Single thread GPU vs CPU performance as a function of calculation complexity

Greetings again, and many thanks to this community for all the help it provides! I’m currently working on a very computationally intensive calculation. Fortunately it’s one that can be parallelized and right now I’m working on switching from CPU parallelization to GPU parallelization for an even better speed improvement (my boss purchased a very nice Nvidia GeForce RTX 3090 GPU). However, I’m not getting the performance that I was expecting based on my CPU and GPU specs and I suspect it has something to do with the performance of my code on the individual GPU threads. There are probably better ways to do these comparisons, but here’s a summary of how I’m measuring CPU vs GPU performance with some very simple code.

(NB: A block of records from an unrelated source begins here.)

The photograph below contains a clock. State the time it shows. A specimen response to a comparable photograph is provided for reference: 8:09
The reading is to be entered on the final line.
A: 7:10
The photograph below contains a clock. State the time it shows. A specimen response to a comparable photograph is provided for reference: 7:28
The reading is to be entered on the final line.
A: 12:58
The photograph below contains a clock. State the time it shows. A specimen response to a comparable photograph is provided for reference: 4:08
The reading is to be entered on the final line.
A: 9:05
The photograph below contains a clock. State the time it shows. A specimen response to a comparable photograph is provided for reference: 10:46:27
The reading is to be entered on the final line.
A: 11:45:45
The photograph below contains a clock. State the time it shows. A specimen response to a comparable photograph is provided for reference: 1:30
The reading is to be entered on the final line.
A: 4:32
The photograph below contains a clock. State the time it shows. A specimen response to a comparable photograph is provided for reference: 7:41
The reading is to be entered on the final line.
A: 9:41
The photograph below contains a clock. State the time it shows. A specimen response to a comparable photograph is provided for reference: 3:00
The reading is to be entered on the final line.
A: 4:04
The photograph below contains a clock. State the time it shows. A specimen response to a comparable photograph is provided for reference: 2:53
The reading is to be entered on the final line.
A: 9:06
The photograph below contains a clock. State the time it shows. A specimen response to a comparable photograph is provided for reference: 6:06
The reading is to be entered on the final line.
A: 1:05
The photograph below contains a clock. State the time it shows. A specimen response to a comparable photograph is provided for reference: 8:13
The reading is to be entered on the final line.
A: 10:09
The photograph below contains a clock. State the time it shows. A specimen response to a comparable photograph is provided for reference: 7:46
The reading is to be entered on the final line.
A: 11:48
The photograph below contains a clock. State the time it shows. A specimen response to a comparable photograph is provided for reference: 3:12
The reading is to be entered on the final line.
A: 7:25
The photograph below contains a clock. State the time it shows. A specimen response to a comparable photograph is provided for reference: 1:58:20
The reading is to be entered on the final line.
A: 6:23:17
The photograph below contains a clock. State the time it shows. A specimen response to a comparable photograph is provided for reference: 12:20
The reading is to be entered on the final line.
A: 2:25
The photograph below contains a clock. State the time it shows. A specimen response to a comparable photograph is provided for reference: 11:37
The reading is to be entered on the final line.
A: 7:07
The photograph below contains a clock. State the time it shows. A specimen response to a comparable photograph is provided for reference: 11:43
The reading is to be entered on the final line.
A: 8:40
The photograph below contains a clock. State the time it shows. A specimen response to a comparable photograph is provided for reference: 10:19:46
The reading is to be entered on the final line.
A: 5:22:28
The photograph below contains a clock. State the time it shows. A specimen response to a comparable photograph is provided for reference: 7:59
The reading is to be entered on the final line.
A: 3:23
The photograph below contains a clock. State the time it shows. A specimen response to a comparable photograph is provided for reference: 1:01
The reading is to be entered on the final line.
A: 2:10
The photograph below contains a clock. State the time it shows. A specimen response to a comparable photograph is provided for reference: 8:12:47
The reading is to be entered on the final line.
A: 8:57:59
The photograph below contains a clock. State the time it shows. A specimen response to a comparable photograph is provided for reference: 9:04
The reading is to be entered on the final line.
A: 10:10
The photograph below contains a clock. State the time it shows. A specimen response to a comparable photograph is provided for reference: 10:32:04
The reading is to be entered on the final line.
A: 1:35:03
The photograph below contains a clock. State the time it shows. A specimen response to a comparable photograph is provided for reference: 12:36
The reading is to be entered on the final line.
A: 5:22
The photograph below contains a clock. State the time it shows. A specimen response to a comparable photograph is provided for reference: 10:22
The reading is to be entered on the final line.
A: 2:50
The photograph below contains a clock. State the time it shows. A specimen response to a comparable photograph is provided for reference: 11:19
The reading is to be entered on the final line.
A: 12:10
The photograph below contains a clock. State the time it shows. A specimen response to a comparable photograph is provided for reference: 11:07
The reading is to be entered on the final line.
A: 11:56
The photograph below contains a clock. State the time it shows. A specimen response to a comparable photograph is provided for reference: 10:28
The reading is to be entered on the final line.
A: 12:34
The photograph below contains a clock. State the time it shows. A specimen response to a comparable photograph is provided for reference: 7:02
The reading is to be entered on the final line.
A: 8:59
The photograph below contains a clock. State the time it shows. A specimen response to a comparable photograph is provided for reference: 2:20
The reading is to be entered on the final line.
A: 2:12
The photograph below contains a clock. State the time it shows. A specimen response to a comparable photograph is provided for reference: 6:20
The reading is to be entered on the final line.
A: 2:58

Below is my GPU code. I realize it doesn’t make much sense to use a GPU for a single thread calculation in general, but I’m not sure how else to do an apples-to-apples comparison for this purpose.

import numpy as np
from numba import cuda

@cuda.jit
def mykernel(myarr, aa):
  ix, iy, iz = cuda.grid(3)
  nloops = int(1e7)
  val = 0.0 
  for k in range(0, nloops):
    val += 0.001

  myarr[ix, iy] += val 

# set n = m = 1 for a single thread calculation:
n = 1 
m = 1 

myarr = np.zeros((n,m), dtype=np.double)

d_myarr = cuda.to_device(myarr)
mykernel[(n, 1, 1), (1, m, 1)](d_myarr, 123)
myarr = d_myarr.copy_to_host()

print(myarr[0][0])

And here is my equivalent CPU code:

from numba import njit

@njit
def getValue():
  nloops = int(1e7)
  val = 0.0 
  for k in range(0, nloops):
    val += 0.001
  return val 

print(getValue())

To see how the relative performance varies as a function of how complex the calculation is, I’m changing the variable “nloops” and measuring how long it takes the code to complete. Here are my findings:

nloops = 1e7:
gpu code time = 0.95 s
cpu code time = 0.45 s
ratio = 2.11

nloops = 1e8:
gpu code time = 3.43 s
cpu code time = 0.54 s
ratio = 6.35

nloops = 1e9:
gpu code time = 29.45 s
cpu code time = 1.23 s
ratio = 23.94

I understand that the advantage of using a GPU is not that it is faster than a CPU, but that it has a large number of threads, but doesn’t that advantage diminish when the performance of each individual thread is poor? Can anyone explain why the relative performance of a GPU thread seems to get worse and worse as the complexity of the calculation increases? Perhaps there’s a best practice that I’m ignoring here? Thanks in advance!

I’ve been digging into this a little bit deeper and thought I’d share some of my results. Below is a plot of CPU and GPU execution time as a function of nloops as well as the ratio of the two.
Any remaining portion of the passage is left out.